Wir können uns eine ausgeheilte Welt gar nicht mehr vorstellen - im Fluss der Disruption

28. Nov 2015 • News • zukunftsinstitut • Trendforschung • Wirtschaft, Politik & Gesellschaft • Branchenübergreifend

Matthias Horx beschreibt, wie Krisen, Katastrophen und Zukunftsbedrohungen mit den Megatrends korrelieren.

 


Ist wirklich alles nur noch Krise?

Beim ersten Betrachten der Megatrend-Map entsteht oft ein irritierender Effekt: Sind die vielen Trendbegriffe, die hier miteinander in Beziehung und Verbindung gesetzt werden, nicht allesamt viel zu positiv formuliert? Sind die heutigen dystopischen Entwicklungen nicht viel stärker als die evolutionären Wandlungsphänomene? 
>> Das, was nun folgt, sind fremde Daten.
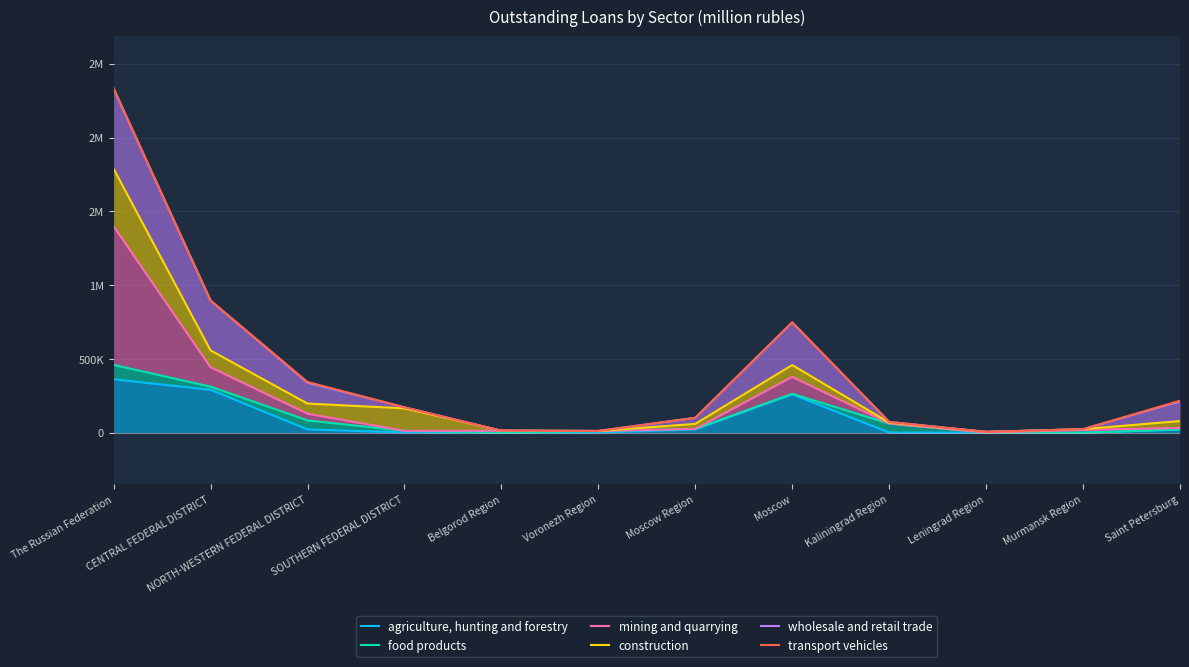

At SOUTHERN FEDERAL DISTRICT, list the series in order from smallest to largest.

agriculture, hunting and forestry, food products, mining and quarrying, construction, wholesale and retail trade, transport vehicles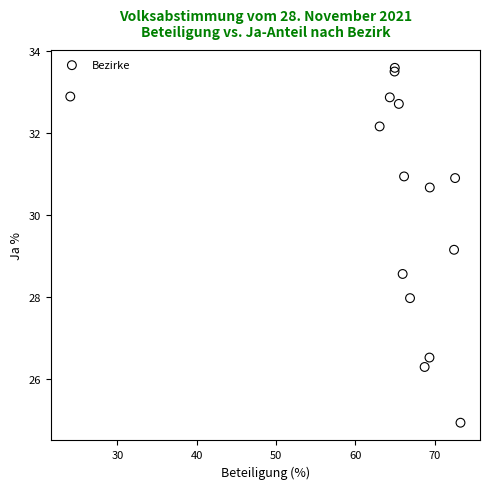

What Y value in the scatter plot is closest to 29?

29.2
Der Philosoph Peter Sloterdijk bezeichnete die Politik von Angela Merkel neulich als „Palliativpolitik“. Die Politik der Kanzlerin passe so gut ins 21. Jahrhundert, „weil wir uns eine ausgeheilte Welt oder eine Weltgesellschaft im Zustand der Nicht-Krise gar nicht mehr vorstellen können“. Die Geschichte, so fühlen viele, neigt sich verschiedenen Enden zu: „Noch nie war die Weltgeschichte so prekär!“ Doch diese Gegenwartsbeschreibung ist in Wirklichkeit uralt – so alt wie die Kultur der Menschheit selbst ist auch die Klage über ihre Unheilbarkeit. Der Historiker Andreas Rödder behauptet hingegen in seinem Buch „21.0“: Die Welt war für diejenigen, die in ihr leben, immer schon prekär, gefährlich, unsicher. Vor hundert Jahren fürchtete man sich mit viel mehr Berechtigung vor Krieg und Armut, vor Verlust von Leben und Gesundheit. Auch damals schon gab es kulturell überformte Ängste – vor Schnelligkeit, vor gefährlichem Sittenzerfall oder den verderblichen Reizen von Literatur. Romanlesen zum Beispiel galt vor 150 Jahren als Ursache geistiger Verwirrung – ähnlich wie heute das Internet.